To train a 23B model, modify the conf/config.yaml
file to set:
training: t5/23b
stages:
- training
Then enter:
python3 main.py
To train a 23B model on Base Command Platform cluster on 40 nodes, enter:
python3 /opt/NeMo-Framework-Launcher/launcher_scripts/main.py training=t5/23b \
stages=<training> \
launcher_scripts_path=/opt/NeMo-Framework-Launcher/launcher_scripts data_dir=/mount/data/the_pile_t5 \
base_results_dir=/mount/results training.trainer.num_nodes=\$NGC_ARRAY_SIZE \
training.model.tokenizer.vocab_file=/mount/data/bpe/vocab.txt cluster_type=bcp
The command above assumes that you mounted the data workspace in /mount/data
and the results workspace in /mount/results
. $NGC_ARRAY_SIZE
is automatically set to the number of nodes selected when creating the job (the number of replicas).
41B configuration
The 41B model uses the bf16
data type. It can be trained in about 60 days
using 40 nodes with 8 GPUs per node. The model includes 36
transformer layers, a hidden size of 6144, a feedforward network size of
10880, and 96 attention heads with GeGLU activation function.
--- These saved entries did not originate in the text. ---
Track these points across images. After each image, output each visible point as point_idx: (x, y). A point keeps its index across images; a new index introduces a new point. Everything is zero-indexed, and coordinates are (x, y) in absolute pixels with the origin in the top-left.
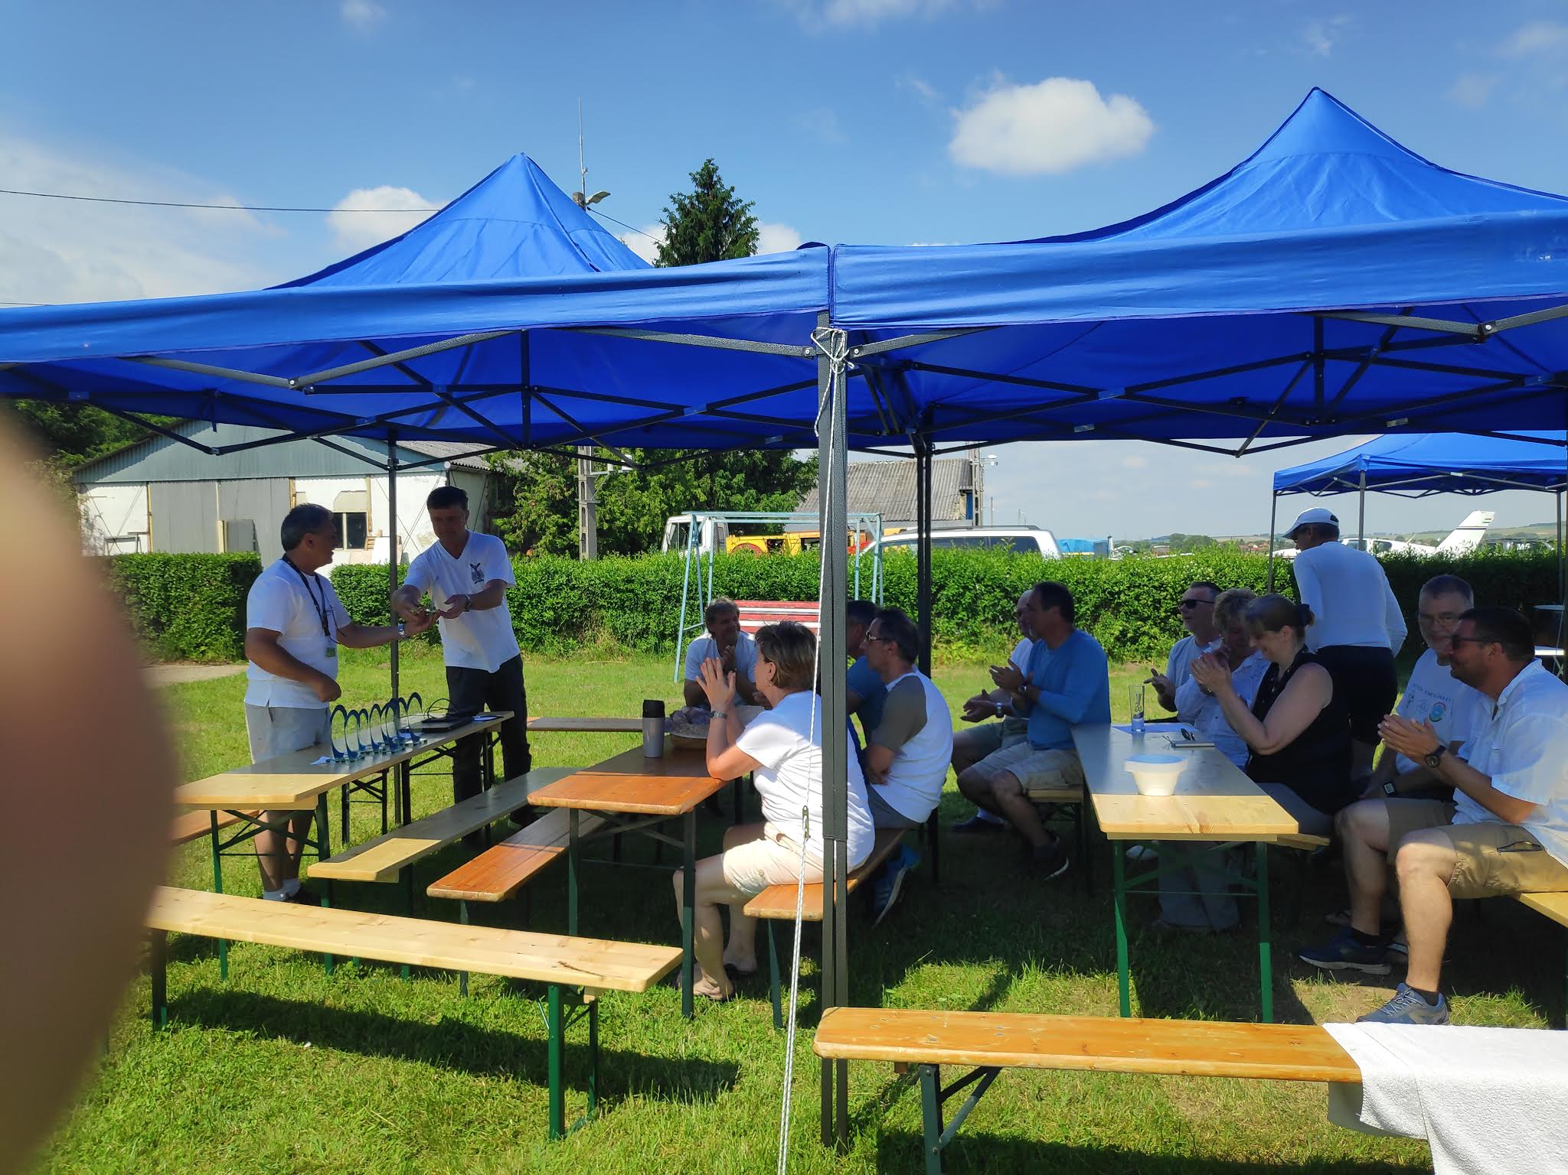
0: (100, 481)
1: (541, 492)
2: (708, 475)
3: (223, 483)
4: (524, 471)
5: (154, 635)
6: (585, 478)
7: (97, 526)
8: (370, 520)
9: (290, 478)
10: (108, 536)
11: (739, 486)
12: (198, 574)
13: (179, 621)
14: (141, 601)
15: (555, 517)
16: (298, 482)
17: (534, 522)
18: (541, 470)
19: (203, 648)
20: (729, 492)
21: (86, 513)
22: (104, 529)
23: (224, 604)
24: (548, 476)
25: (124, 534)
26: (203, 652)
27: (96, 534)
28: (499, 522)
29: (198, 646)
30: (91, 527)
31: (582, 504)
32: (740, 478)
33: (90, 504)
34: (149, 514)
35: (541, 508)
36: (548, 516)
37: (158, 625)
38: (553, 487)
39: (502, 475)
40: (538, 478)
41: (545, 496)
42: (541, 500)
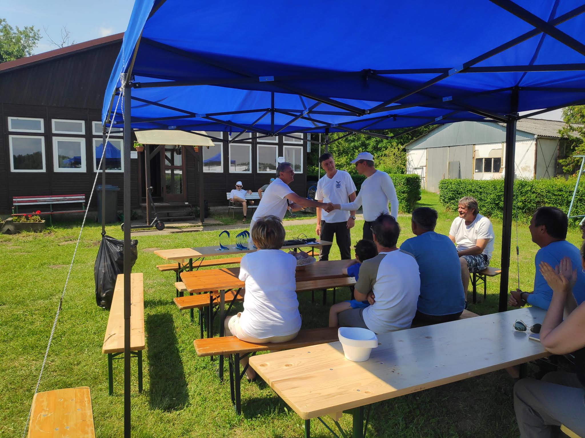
0: (413, 148)
3: (450, 147)
7: (411, 164)
10: (414, 167)
16: (476, 146)
21: (409, 159)
25: (419, 167)
27: (411, 167)
33: (410, 156)
34: (427, 160)
39: (566, 139)
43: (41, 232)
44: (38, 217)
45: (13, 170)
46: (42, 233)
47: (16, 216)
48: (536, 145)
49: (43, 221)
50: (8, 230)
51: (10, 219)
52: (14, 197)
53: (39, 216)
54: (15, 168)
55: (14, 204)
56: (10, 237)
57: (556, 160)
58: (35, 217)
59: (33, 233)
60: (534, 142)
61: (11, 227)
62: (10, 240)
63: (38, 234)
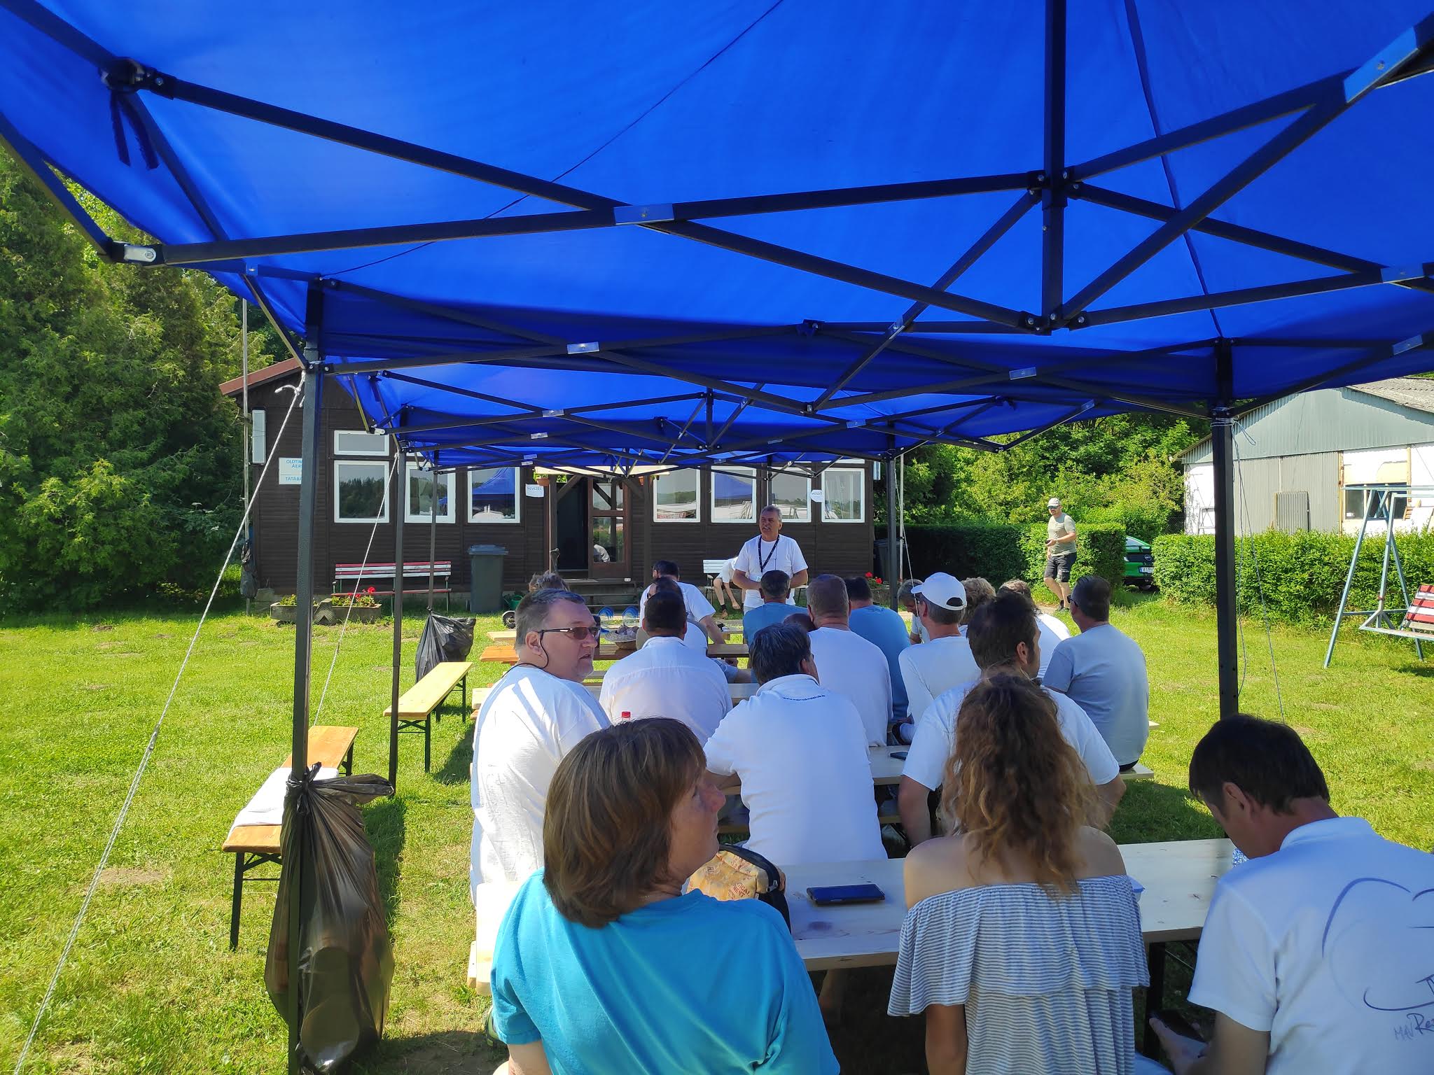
0: (1199, 461)
3: (1285, 459)
7: (1195, 498)
8: (1413, 489)
9: (1339, 452)
16: (1345, 455)
21: (1189, 487)
27: (1195, 504)
30: (1191, 499)
33: (1192, 479)
43: (373, 623)
44: (371, 598)
45: (338, 519)
46: (374, 625)
47: (337, 596)
49: (378, 606)
50: (324, 618)
51: (327, 600)
52: (337, 565)
53: (372, 595)
54: (342, 516)
55: (337, 577)
56: (326, 628)
58: (365, 598)
59: (360, 624)
61: (328, 614)
62: (325, 634)
63: (369, 626)
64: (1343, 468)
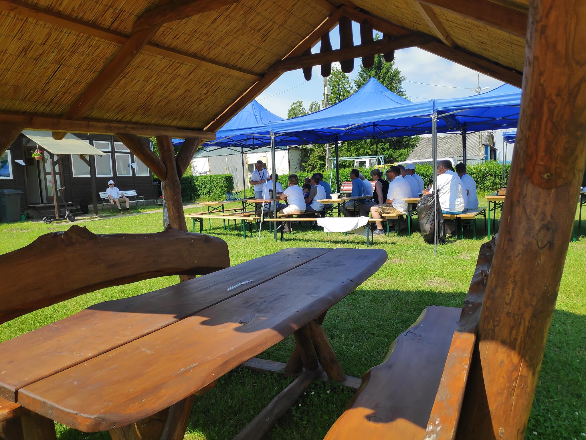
0: (196, 157)
1: (316, 154)
2: (375, 144)
3: (228, 156)
4: (312, 148)
5: (209, 195)
6: (327, 149)
7: (196, 169)
8: (267, 165)
10: (199, 172)
11: (387, 148)
12: (218, 179)
13: (214, 192)
14: (205, 187)
15: (320, 162)
16: (247, 154)
17: (314, 164)
18: (316, 147)
19: (220, 198)
20: (383, 150)
21: (193, 166)
22: (198, 170)
23: (224, 187)
24: (318, 149)
25: (203, 171)
26: (220, 199)
27: (196, 172)
28: (304, 164)
29: (219, 198)
30: (194, 170)
31: (327, 157)
32: (387, 144)
33: (194, 163)
34: (209, 166)
35: (316, 159)
36: (318, 161)
37: (209, 193)
38: (320, 152)
39: (305, 149)
40: (315, 150)
41: (317, 156)
42: (316, 157)
48: (288, 153)
57: (300, 164)
60: (287, 151)
64: (247, 159)
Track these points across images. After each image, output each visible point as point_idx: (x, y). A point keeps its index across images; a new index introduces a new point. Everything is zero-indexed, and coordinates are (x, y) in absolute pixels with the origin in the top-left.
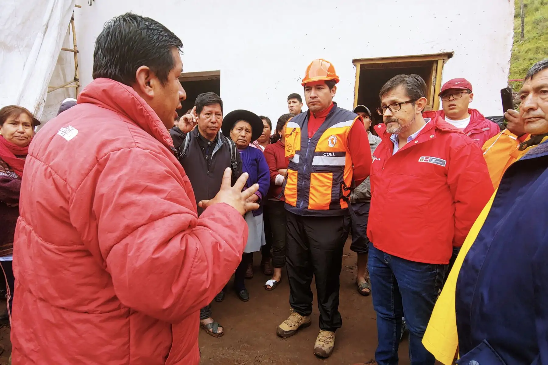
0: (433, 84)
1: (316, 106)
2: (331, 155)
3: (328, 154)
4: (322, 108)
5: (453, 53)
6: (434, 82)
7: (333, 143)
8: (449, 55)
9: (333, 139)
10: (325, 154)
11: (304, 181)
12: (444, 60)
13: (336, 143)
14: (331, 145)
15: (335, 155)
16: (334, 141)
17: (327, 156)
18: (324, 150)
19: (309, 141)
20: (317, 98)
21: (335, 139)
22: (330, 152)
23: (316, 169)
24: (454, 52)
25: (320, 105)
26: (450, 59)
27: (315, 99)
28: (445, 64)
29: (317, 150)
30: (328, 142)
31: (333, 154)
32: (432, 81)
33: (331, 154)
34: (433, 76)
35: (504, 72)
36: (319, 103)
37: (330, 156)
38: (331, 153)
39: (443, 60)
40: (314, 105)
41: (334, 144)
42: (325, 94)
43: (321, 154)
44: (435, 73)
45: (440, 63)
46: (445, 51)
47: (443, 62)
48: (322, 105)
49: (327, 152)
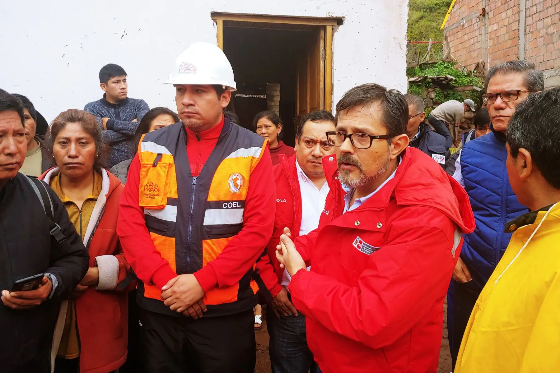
0: (323, 58)
1: (193, 120)
2: (234, 207)
3: (230, 205)
4: (205, 124)
5: (343, 19)
6: (323, 56)
7: (236, 186)
8: (339, 21)
9: (237, 179)
10: (225, 205)
11: (190, 257)
12: (334, 27)
13: (241, 186)
14: (233, 189)
15: (240, 206)
16: (239, 182)
17: (227, 208)
18: (222, 198)
19: (194, 181)
20: (194, 107)
21: (240, 180)
22: (232, 202)
23: (210, 232)
24: (344, 17)
25: (199, 119)
26: (341, 27)
27: (190, 107)
28: (335, 33)
29: (211, 198)
30: (229, 184)
31: (237, 204)
32: (321, 54)
33: (234, 205)
34: (322, 47)
35: (401, 49)
36: (198, 116)
37: (232, 208)
38: (234, 203)
39: (332, 26)
40: (189, 117)
41: (239, 188)
42: (209, 102)
43: (218, 205)
44: (323, 44)
45: (329, 29)
46: (334, 15)
47: (333, 29)
48: (202, 118)
49: (228, 202)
The
sequence length is 512, and the optimizer is Distributed Adam. This
model uses tensor parallelism of 4 and pipeline parallelism of 2. For
details on the parameters, see the configuration file t5/23b.yaml
.
To train a 41B model, modify the conf/config.yaml
file to set:
training: t5/41b
stages:
- training
Then enter:
python3 main.py
To train a 41B model on Base Command Platform cluster on 40 nodes, enter:
python3 /opt/NeMo-Framework-Launcher/launcher_scripts/main.py training=t5/41b \
stages=<training> \
launcher_scripts_path=/opt/NeMo-Framework-Launcher/launcher_scripts data_dir=/mount/data/the_pile_t5 \
base_results_dir=/mount/results training.trainer.num_nodes=\$NGC_ARRAY_SIZE \
training.model.tokenizer.vocab_file=/mount/data/bpe/vocab.txt cluster_type=bcp
The command above assumes that you mounted the data workspace in /mount/data
and the results workspace in /mount/results
. $NGC_ARRAY_SIZE
is automatically set to the number of nodes selected when creating the job (the number of replicas).